## WORK INSTRUCTION:
Going line by line through the data below, how many lines contain the word "hematoxylin"? Give only the number.

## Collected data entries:
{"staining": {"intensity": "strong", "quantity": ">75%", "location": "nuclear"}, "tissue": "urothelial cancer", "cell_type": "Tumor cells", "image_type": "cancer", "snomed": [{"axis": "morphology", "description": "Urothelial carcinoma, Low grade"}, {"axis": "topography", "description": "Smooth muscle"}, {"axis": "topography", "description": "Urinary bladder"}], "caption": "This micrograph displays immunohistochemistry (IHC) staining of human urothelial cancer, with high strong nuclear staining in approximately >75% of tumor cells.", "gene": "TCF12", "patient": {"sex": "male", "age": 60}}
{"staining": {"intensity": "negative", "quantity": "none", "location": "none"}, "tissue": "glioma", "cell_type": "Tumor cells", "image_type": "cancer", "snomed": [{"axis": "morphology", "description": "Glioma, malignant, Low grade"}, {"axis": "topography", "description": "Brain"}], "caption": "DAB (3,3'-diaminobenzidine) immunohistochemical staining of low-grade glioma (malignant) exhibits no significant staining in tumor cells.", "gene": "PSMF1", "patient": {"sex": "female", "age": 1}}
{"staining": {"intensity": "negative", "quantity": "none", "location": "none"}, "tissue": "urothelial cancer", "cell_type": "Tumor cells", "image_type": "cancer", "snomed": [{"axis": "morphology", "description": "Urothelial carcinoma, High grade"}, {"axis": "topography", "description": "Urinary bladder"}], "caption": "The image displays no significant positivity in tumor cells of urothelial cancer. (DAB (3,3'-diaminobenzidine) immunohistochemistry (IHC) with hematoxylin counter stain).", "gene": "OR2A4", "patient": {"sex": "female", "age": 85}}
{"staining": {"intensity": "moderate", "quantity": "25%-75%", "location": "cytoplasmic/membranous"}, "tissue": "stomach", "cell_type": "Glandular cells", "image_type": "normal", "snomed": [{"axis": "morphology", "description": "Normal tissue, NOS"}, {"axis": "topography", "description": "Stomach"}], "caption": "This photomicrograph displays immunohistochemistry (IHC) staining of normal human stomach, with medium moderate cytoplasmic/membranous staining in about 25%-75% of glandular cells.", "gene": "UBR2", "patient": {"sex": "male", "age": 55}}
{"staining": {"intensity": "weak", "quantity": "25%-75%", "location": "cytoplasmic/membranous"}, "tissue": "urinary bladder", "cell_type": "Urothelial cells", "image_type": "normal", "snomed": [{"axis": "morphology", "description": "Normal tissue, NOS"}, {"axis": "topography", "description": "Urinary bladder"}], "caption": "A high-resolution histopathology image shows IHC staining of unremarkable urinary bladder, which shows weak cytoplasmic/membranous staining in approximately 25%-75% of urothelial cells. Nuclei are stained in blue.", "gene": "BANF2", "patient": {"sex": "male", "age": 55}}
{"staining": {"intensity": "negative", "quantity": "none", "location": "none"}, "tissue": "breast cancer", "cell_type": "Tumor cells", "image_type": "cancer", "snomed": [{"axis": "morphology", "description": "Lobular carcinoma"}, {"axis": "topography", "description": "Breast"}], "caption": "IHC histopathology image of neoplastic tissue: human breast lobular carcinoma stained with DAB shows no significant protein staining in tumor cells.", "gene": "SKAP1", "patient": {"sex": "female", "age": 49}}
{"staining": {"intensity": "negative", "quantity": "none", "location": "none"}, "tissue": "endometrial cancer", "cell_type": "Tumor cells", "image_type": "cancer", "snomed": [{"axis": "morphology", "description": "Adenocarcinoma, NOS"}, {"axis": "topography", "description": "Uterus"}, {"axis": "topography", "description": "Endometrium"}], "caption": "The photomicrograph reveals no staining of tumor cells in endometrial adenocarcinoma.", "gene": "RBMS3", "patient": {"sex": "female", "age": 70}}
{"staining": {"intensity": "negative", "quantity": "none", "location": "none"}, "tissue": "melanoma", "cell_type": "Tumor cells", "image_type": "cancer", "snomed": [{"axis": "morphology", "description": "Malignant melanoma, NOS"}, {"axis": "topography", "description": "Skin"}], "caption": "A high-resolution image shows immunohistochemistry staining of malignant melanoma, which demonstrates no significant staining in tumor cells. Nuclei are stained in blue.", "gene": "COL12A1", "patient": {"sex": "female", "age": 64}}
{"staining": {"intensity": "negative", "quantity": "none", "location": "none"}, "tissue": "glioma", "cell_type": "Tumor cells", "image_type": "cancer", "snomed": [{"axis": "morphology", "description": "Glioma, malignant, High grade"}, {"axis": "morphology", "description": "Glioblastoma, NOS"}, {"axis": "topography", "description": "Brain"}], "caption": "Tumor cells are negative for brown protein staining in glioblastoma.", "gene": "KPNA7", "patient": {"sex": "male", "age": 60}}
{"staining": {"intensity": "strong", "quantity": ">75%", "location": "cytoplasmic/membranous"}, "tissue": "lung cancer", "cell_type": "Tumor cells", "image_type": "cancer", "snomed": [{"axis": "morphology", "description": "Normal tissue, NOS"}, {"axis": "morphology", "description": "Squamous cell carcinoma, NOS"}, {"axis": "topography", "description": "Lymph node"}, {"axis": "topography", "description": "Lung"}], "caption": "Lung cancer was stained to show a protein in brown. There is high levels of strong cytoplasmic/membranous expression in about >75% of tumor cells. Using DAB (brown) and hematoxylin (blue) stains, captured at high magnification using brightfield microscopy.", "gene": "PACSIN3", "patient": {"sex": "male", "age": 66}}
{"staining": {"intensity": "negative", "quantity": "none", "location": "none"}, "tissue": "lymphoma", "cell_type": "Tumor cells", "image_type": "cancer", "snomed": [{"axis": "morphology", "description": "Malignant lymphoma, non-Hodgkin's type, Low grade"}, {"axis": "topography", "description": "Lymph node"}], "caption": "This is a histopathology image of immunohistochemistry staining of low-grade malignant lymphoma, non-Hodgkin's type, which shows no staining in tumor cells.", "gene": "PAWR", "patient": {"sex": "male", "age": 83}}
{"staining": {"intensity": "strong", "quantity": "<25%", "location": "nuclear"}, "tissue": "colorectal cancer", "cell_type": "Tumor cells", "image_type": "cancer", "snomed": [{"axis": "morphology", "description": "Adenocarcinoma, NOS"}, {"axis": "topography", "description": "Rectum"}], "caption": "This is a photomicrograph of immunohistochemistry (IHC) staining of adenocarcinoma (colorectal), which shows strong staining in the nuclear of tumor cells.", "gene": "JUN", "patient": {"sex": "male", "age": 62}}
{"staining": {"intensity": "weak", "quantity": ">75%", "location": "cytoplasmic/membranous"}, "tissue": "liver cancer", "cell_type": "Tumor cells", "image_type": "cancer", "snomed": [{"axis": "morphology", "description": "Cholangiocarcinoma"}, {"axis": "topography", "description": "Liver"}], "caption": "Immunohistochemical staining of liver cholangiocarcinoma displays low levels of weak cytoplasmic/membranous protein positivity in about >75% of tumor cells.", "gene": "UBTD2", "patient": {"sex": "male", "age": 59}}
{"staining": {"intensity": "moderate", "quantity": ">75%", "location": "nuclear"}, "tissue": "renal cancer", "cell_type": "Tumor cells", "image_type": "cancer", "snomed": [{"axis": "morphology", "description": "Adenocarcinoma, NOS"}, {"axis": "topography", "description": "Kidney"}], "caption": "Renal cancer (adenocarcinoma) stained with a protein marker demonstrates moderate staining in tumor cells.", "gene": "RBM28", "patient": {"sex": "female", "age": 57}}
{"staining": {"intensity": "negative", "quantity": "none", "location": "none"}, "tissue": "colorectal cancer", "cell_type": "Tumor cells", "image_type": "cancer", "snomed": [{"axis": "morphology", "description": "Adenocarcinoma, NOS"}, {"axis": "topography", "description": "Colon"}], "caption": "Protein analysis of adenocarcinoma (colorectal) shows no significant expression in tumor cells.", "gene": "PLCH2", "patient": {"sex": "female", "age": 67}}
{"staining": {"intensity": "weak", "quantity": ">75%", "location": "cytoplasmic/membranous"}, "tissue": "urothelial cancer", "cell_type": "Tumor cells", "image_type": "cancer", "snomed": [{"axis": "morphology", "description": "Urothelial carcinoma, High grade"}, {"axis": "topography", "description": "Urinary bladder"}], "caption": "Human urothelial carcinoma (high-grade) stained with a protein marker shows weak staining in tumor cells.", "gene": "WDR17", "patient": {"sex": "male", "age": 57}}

## REPLY:
2